Argentine singer and actress (1936–2022)

Egle Lucía Martínez Furque (17 June 1936 – 14 August 2022), best known as Egle Martin, was an Argentine singer and actress.

==Life and career==
Born in Buenos Aires, the daughter of writer Verónica Berry, Martin began studying classical dance at the age of seven, and started her professional career in 1952, taking part in the film This Is My Life. After making her stage debut in musical comedy, from 1956 she specialized in the revue genre, becoming "the first vedette who danced, sang and created her own choreographies, scenery and wardrobe".
She was also active on television, notably being a protagonist, together with Pipo Mancera and her then-lover Astor Piazzolla, of the variety show La noche, and on radio, in which she presented the musical program Vivir es todo esto.
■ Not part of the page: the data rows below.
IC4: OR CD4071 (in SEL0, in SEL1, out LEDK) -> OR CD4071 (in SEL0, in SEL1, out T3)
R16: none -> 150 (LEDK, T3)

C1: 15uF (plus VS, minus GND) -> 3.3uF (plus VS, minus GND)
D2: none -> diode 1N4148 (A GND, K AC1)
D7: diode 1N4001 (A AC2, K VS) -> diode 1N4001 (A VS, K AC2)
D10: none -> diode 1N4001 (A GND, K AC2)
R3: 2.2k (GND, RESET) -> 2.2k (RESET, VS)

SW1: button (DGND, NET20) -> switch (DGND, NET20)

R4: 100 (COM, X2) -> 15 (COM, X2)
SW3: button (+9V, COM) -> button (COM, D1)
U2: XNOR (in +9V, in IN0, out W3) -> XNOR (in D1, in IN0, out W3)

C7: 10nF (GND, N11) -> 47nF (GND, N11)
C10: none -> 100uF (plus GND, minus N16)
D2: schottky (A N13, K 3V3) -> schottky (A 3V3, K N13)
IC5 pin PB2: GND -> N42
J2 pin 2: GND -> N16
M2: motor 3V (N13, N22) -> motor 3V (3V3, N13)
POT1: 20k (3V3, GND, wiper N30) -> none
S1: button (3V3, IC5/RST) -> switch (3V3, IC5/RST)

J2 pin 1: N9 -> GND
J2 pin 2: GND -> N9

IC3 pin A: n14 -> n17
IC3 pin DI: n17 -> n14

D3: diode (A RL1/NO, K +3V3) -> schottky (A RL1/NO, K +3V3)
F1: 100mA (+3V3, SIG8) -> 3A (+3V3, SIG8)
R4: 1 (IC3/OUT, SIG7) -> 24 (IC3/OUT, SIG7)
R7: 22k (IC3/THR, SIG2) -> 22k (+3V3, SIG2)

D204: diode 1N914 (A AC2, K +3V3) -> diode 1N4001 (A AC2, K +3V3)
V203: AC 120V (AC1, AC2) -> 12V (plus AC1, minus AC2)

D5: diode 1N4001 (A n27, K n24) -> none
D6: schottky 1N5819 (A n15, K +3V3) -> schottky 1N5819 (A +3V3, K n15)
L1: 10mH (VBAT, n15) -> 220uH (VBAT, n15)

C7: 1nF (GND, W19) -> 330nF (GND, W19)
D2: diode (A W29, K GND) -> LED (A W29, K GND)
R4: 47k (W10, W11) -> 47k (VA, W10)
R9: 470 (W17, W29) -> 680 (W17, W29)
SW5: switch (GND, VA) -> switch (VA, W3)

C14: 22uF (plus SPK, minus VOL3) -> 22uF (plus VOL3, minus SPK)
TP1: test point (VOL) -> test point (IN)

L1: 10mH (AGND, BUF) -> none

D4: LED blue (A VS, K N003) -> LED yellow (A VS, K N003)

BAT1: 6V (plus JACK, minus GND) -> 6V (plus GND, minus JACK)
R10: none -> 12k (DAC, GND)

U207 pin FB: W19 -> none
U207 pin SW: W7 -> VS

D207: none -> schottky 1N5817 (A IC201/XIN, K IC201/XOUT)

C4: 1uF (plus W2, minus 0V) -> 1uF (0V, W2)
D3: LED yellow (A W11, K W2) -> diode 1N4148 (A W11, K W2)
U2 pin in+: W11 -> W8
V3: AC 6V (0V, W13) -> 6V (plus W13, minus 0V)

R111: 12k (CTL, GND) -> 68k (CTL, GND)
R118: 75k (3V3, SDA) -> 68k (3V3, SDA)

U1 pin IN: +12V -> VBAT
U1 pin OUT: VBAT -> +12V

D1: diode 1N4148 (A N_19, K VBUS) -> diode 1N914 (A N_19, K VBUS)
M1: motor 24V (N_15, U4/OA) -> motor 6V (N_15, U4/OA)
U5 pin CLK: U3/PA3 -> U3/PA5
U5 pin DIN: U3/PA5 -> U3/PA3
Thanks to her friendship to Dizzy Gillespie Martin was introduced to jazz music and African-American folklore, which became objects of her researches and the basis for several of her stage shows. Also interested in the Brazilian music and culture, she is regarded as the one who introduced capoeira music in Argentina. Her collaborations include Gilberto Gil, Vinicius de Moraes, Jorge Luis Borges, Oscar Alemán, Lalo Schifrin, Maysa Matarazzo. In her later years, she moved to Barracas, where she directed a multidisciplinary training school of music, dance and acting.

Martin received various honors and awards, notably the title of Master of Argentine Art and Culture by the National Institute of Anthropology and Latin American Thought in 2003. She was the inspiration for the Astor Piazzolla-Horacio Ferrer opera "María de Buenos Aires". She died on 14 August 2022, at the age of 86.